Donald Trump trifft einen weisen buddhistischen Mönch. „Ich war immer tolerant“ sagt Trump „gegenüber Menschen mit automatischen Schnellfeuergewehren. Wie hoch ist mein moralischer Verdienst für diese Toleranz?“
„Was hast Du gegen Menschen mit automatischen Schnellfeuergewehren?“ fragt der Mönch.
„Nichts natürlich.“ antwortet Trump.
„Dann kannst Du ihnen gegenüber auch nicht tolerant gewesen sein.“


So paradox diese Geschichte klingt, so bringt sie es doch auf den Punkt: Viele Menschen glauben, Toleranz bedeute, ständig zu beteuern: „Ich habe nichts gegen …“. Dabei ist es umgekehrt. Wenn mich das laute Hundegebell beim Nachbarn nicht stört, dann hat es nichts mit Toleranz zu tun, wenn ich zum Nachbarn sage: „Mich stört das Gebell deines Hundes nicht.“ Toleranz wäre, wenn mich das Gebell endlos nervt und ich den Hund trotzdem unwidersprochen bellen lasse.

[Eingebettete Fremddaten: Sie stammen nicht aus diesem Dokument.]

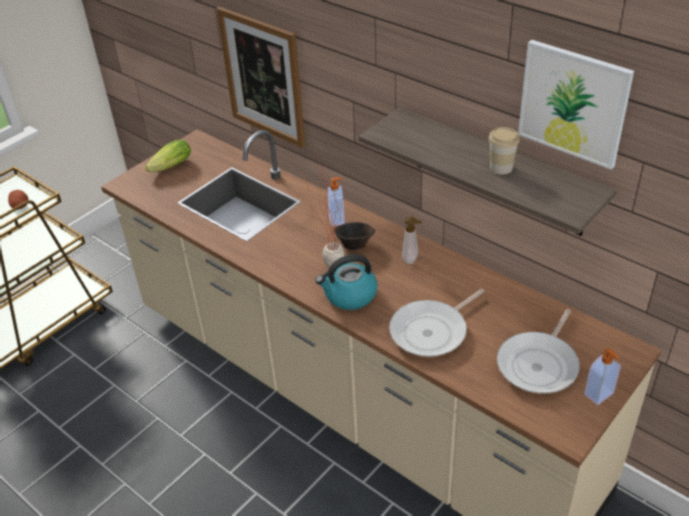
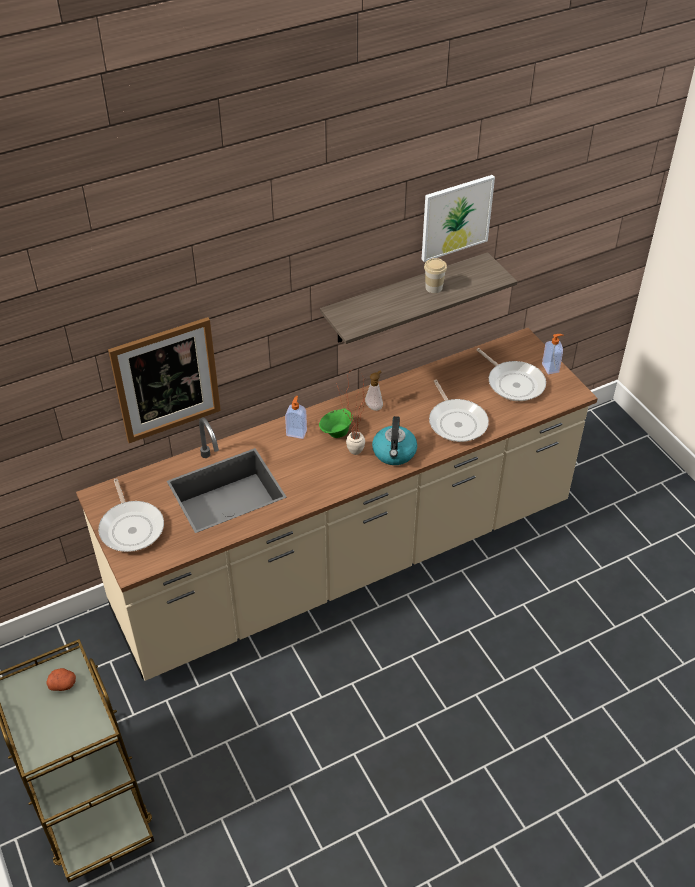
camera: 70 degrees left, 5 degrees up
lettuce [145,140,191,172] -> frying pan [98,478,164,552]
brown bowl [333,222,376,250] -> green bowl [319,408,353,438]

Dieses Missverständnis darüber, was wir sehr häufig unter Toleranz verstehen, haben die ZEIT und das Meinungsforschungsinstitut Infas im vergangenen Jahr dazu gebracht, eine repräsentative Befragung der deutschen Gesellschaft durchzuführen. Dabei gaben gerade mal 52 % an: „Man sollte immer auch Meinungen tolerieren, denen man eigentlich nicht zustimmen kann.“ Das ist ein spektakulär niedriger Wert für eine Demokratie, die sich als offen und vielfältig betrachtet. Die Umfrage ermittelte auch, an welchem Punkt in unserer Gesellschaft das Wir-Gefühl endet. Menschen anderer Religionen gehören demnach für 82 % der Bevölkerung zu uns, Homosexuelle für 80 %, Geflüchtete zu 72 %. Das Schlusslicht bilden „Menschen mit deren politischer Einstellung wir nicht einverstanden sind.“. Nur 62 % der Befragten möchten diese Menschen um sich haben. Unglaublich! Denn das bedeutet: Wenn jemand in Deutschland eine andere politische Einstellung hat, dann überfordert das mehr als jeden Dritten. Und das auch in Kreisen, die sich als liberal und weltoffen einschätzen. Sicher, hier diskutiert man gerne. Man sucht Kontakt zu Andersdenkenden. Aber immer mit dem unverhohlenen Ziel, diese Andersdenkenden von „ihrer falschen Meinung abzubringen“. Oder haben wir etwa schon einmal erlebt, dass ein Politiker in einer Talkshow sagt: „Ihre Argumente leuchten mir ein. Ich habe meine Meinung geändert!“ Wohl kaum.


Fazit: Wir machen es uns zu leicht und wir sind keineswegs tolerant, wenn wir das andere einfach aussperren wollen. Wahre Vielfalt schmerzt. Der gute Demokrat ist Schmerzkünstler. Er betrachtet diese Art von Schmerz nicht als Krankheit, sondern als Lebenszeichen einer Gesellschaft, in der es höhere Werte gibt als kleinkarierte Rechthaberei: wahre Freiheit, wahre Vielfalt und wahre Toleranz. Eine solche Gesellschaft schmerzt nicht nur. Sie nährt auch eine aufgeklärte Gelassenheit, die uns durch turbulente Zeiten geleitet.


Quelle:
Wir lernen den Umgang mit anderen Religionen und Kulturen, nicht aber mit anderen Meinungen.
DIE ZEIT v. 08.03.2018, S. 56.
(Die Ausführungen in diesem Artikel sind einem gerade bei S. Fischer erschienenen Buch entnommen: Volker Kitz, Meinungsfreiheit! Demokratie für Fortgeschrittene.)